地堅感到很不舒服,自從他誕生、且有了知覺以來,從來沒有對任何東西感到過恐懼與疑慮,他的實力,已然使得他不必畏懼於這個世間任何強大的存在了,也沒有任何事物,能夠使得他感到迷惑。而今面前的這個人,不但力量強大的似乎要超過他,即使表現出的舉動,也使得他根本看不清、摸不透。

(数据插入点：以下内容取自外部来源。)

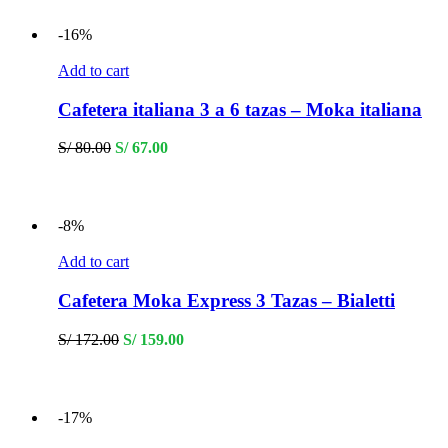
S/ 2,200.00.
S/ 1,199.00.
-16%
Add to cart
Cafetera italiana 3 a 6 tazas – Moka italiana
Original
Current
S/
80.00
S/
67.00
price
price
was:
is:
S/ 80.00.
S/ 67.00.
-8%
Add to cart
Cafetera Moka Express 3 Tazas – Bialetti
Original
Current
S/
172.00
S/
159.00
price
price
was:
is:
S/ 172.00.
S/ 159.00.
-17%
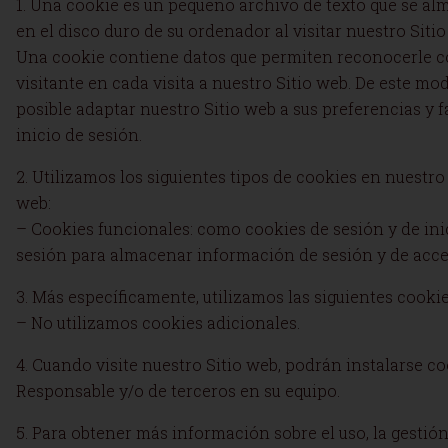
1. Una cookie es un pequeño archivo de texto que se a
en el disco duro de su ordenador al visitar nuestro Sitio
Una cookie contiene datos que permiten reconocerle 
visitante en cada visita a nuestro Sitio web. De este mod
posible adaptar nuestro Sitio web a sus preferencias y fa
inicio de sesión.
2. Utilizamos los siguientes tipos de cookies en nuestro 
web:
– Cookies funcionales: como cookies de sesión y de ini
sesión para almacenar información de sesión y de acce
3. Más específicamente, utilizamos las siguientes cookie
– No utilizamos cookies adicionales.
4. Cuando visite nuestro Sitio web, podrán instalarse co
Responsable y/o de terceros en su equipo.
5. Para obtener más información sobre el uso, la gestión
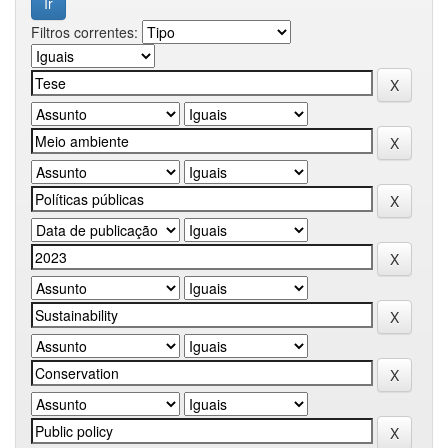
Filtros correntes:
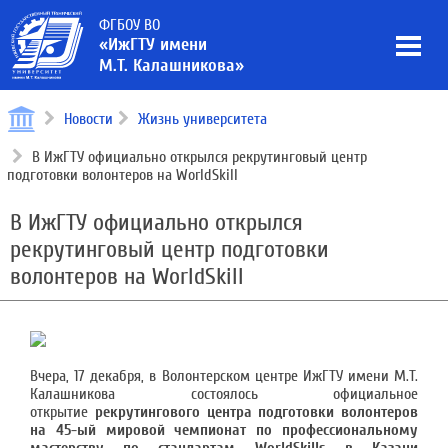
ФГБОУ ВО
«ИжГТУ имени
М.Т. Калашникова»
Новости
Жизнь университета
В ИжГТУ официально открылся рекрутинговый центр
подготовки волонтеров на WorldSkill
В ИжГТУ официально открылся
рекрутинговый центр подготовки
волонтеров на WorldSkill
Вчера, 17 декабря, в Волонтерском центре ИжГТУ имени М.Т.
Калашникова состоялось официальное
открытие
рекрутингового центра подготовки волонтеров
на 45-ый мировой чемпионат по профессиональному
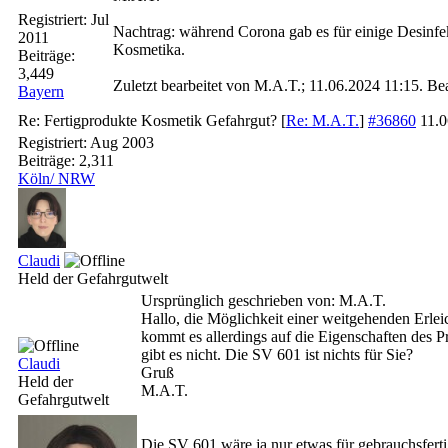
Registriert:
Jul
Nachtrag: während Corona gab es für einige Desinfekt
2011
Kosmetika.
Beiträge:
3,449
Zuletzt bearbeitet von M.A.T.;
11.06.2024
11:15
. Be
Bayern
Re: Fertigprodukte Kosmetik Gefahrgut?
[
Re: M.A.T.
]
#36860
11.
Registriert:
Aug 2003
Beiträge: 2,311
Köln/ NRW
Claudi
Held der Gefahrgutwelt
Ursprünglich geschrieben von: M.A.T.
Hallo, die Möglichkeit einer weitgehenden Erleic
kommt es allerdings auf die Eigenschaften des
gibt es nicht. Die SV 601 ist nichts für Sie?
Claudi
Gruß
Held der
M.A.T.
Gefahrgutwelt
Die SV 601 wäre ja nur etwas für gebrauchsfert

直直與這怪異的人四目相對,地堅赫然發覺,此人的雙眼深處,似乎有火光在迸射,閃爍著超乎這個世間所能夠承載的異常強大的力量。地堅的雙眼一陣刺痛,靈魂無比畏懼的戰慄著,生平第一次,他感覺到了畏懼與恐懼,--此人僅僅不過是眼光的攻擊,就使得他幾乎失去了作戰的勇氣。
地堅巨吼一聲,他是絕對不允許自己產生畏懼感的,掄起充滿力量的巨錐,對著那人猛然掃去。然而他的雙手手腕,忽然一緊,竟然被那人以雙手給生生扼住了雙腕,一錐竟然無法擊出。一道超乎地堅頭腦所能夠想像到的強大力量,猛然將他提了起來,如弄嬰孩般,隨手輕易的拋出十餘丈外。

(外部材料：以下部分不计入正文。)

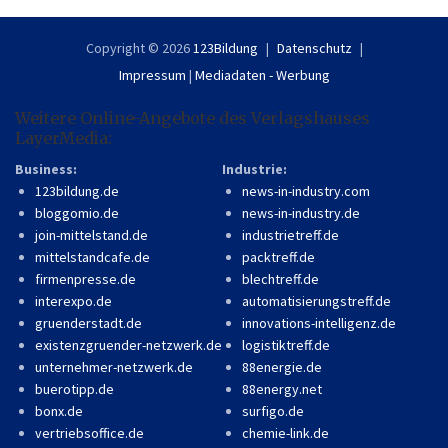
Copyright © 2026
123Bildung
Datenschutz
Impressum
|
Mediadaten - Werbung
Weitere Online-Angebote des Verlagshauses
LayerMedia:
Business:
Industrie:
123bildung.de
news-in-industry.com
bloggomio.de
news-in-industry.de
join-mittelstand.de
industrietreff.de
mittelstandcafe.de
packtreff.de
firmenpresse.de
blechtreff.de
interexpo.de
automatisierungstreff.de
gruenderstadt.de
innovations-intelligenz.de
existenzgruender-netzwerk.de
logistiktreff.de
unternehmer-netzwerk.de
88energie.de
buerotipp.de
88energy.net
bonx.de
surfigo.de
vertriebsoffice.de
chemie-link.de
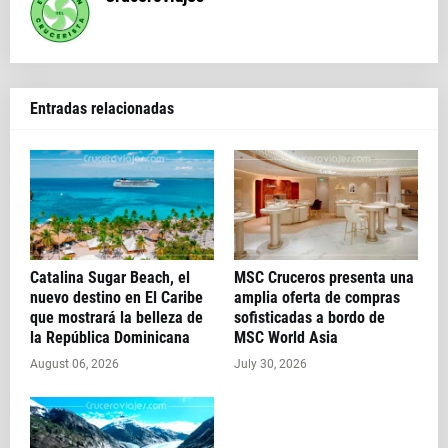
Entradas relacionadas
Catalina Sugar Beach, el
MSC Cruceros presenta una
nuevo destino en El Caribe
amplia oferta de compras
que mostrará la belleza de
sofisticadas a bordo de
la República Dominicana
MSC World Asia
August 06, 2026
July 30, 2026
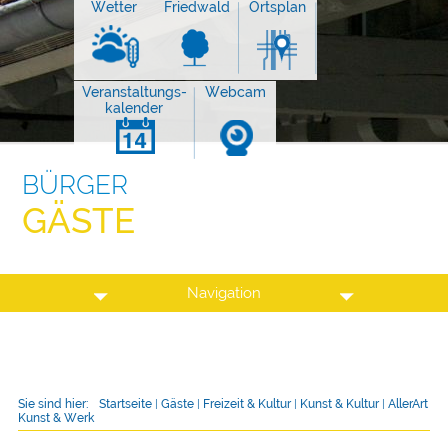
Wetter
Friedwald
Ortsplan
Veranstaltungs-
Webcam
kalender
BÜRGER
GÄSTE
Navigation
Sie sind hier:
Startseite
|
Gäste
|
Freizeit & Kultur
|
Kunst & Kultur
|
AllerArt
Kunst & Werk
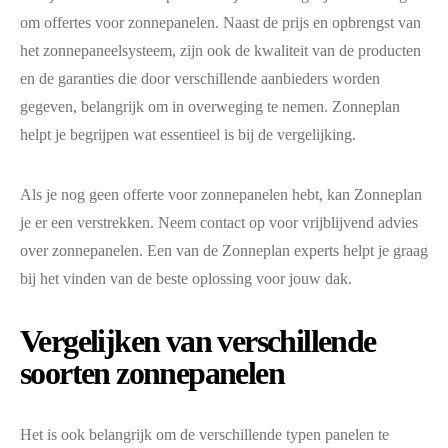
om offertes voor zonnepanelen. Naast de prijs en opbrengst van
het zonnepaneelsysteem, zijn ook de kwaliteit van de producten
en de garanties die door verschillende aanbieders worden
gegeven, belangrijk om in overweging te nemen. Zonneplan
helpt je begrijpen wat essentieel is bij de vergelijking.
Als je nog geen offerte voor zonnepanelen hebt, kan Zonneplan
je er een verstrekken. Neem contact op voor vrijblijvend advies
over zonnepanelen. Een van de Zonneplan experts helpt je graag
bij het vinden van de beste oplossing voor jouw dak.
Vergelijken van verschillende
soorten zonnepanelen
Het is ook belangrijk om de verschillende typen panelen te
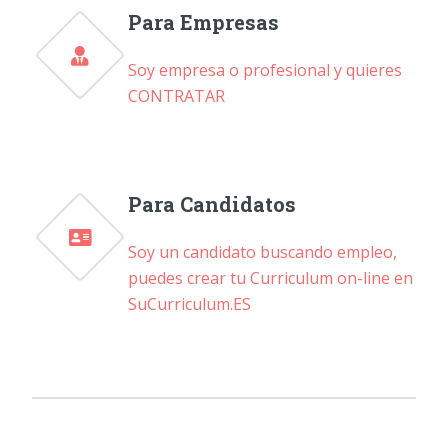
Para Empresas
Soy empresa o profesional y quieres
CONTRATAR
Para Candidatos
Soy un candidato buscando empleo,
puedes crear tu Curriculum on-line en
SuCurriculum.ES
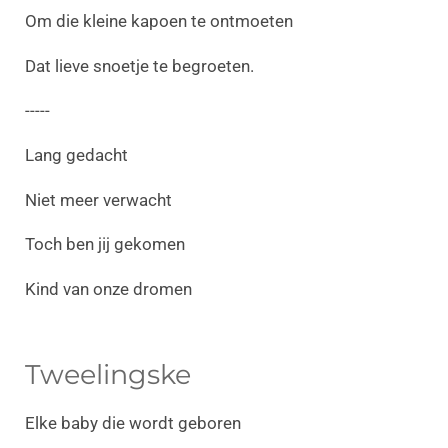
Om die kleine kapoen te ontmoeten
Dat lieve snoetje te begroeten.
-----
Lang gedacht
Niet meer verwacht
Toch ben jij gekomen
Kind van onze dromen
Tweelingske
Elke baby die wordt geboren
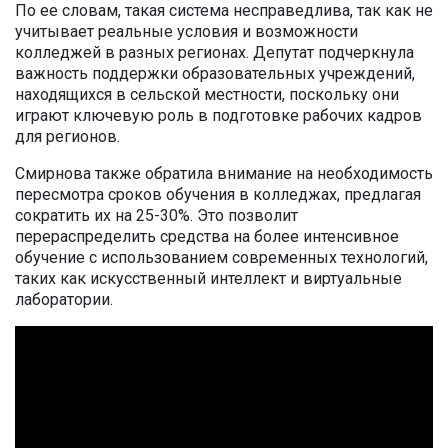
По ее словам, такая система несправедлива, так как не
учитывает реальные условия и возможности
колледжей в разных регионах. Депутат подчеркнула
важность поддержки образовательных учреждений,
находящихся в сельской местности, поскольку они
играют ключевую роль в подготовке рабочих кадров
для регионов.
Смирнова также обратила внимание на необходимость
пересмотра сроков обучения в колледжах, предлагая
сократить их на 25-30%. Это позволит
перераспределить средства на более интенсивное
обучение с использованием современных технологий,
таких как искусственный интеллект и виртуальные
лаборатории.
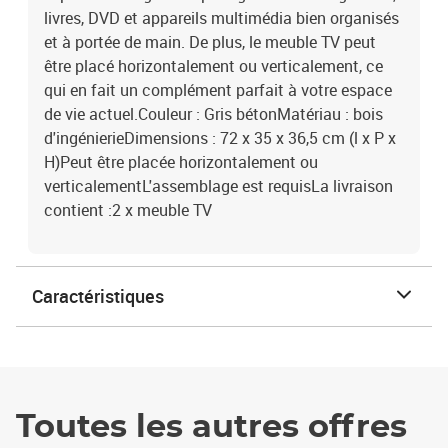
livres, DVD et appareils multimédia bien organisés
et à portée de main. De plus, le meuble TV peut
être placé horizontalement ou verticalement, ce
qui en fait un complément parfait à votre espace
de vie actuel.Couleur : Gris bétonMatériau : bois
d'ingénierieDimensions : 72 x 35 x 36,5 cm (l x P x
H)Peut être placée horizontalement ou
verticalementL'assemblage est requisLa livraison
contient :2 x meuble TV
Caractéristiques
Toutes les autres offres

「轟」,地堅像是發石機發射出的強勁巨石,落地後,一連撞塌了數丈長的以堅硬無比的青磚砌成的城堞,方才止住。
他重新站起身來,不服氣的望著正笑吟吟的看著他的那人,憤怒的火焰在他的胸腔中燃燒,虎吼一聲,一陣助跑,一錐對著那人猛然刺去。
那人手一抬,地堅驚駭的雙眼差點凸出眼眶:他威猛無儔的一錐,竟然被那怪異人一把給握住。他實在是做夢也想不到,這個世間,竟然還有能夠隨意握住他全力砸下的巨錐,--這又是何等強悍的力量啊!
地堅的手心一陣灼熱,隨即一空,巨錐竟然被那怪異的人生生自他緊握的掌中給奪去了。那人另一隻手伸過來,抓住他的脖頸,輕輕將他提起,對他爽朗的大笑道:「怎麼,服了沒有?」
地堅直覺此人對自己似乎並沒有惡意,而他也的的確確對此人深不可測、完全超乎他想像的強大力量產生了尊敬,用力對他點了點頭。
那人「哈哈」大笑,對他讚許點頭:「好孩子。」距離如此近,地堅又看到這神秘人眼中閃耀的火光。
那人對地堅輕聲道:「孩子,你注定將是不平凡的人。你將是這個世間最為偉大的英雄、最為強悍的勇者、最為高貴的騎士,你的身軀擁有著無比堅韌的毅力與頑強進取的精神,--你所擁有的一切,都是黑暗魔島諸位神祇所賜予你的。至高無上的魔神也無時不在關注著你,而今你已經擁有了足夠的力量,是付出你的所有,為魔神效力的時刻了。」說著,那人手心一道火光閃過,輕拍在地堅的額頭之上。地堅感覺腦袋「轟」的一聲響,一道洶湧而灼熱的氣流,如同融化的鐵汁,在身軀經脈四處亂竄。下一刻,他的身軀驀然竄起丈許高的赤紅色火焰,整個身軀燃燒著熊熊大火,--他是在由內而外的進行著燃燒。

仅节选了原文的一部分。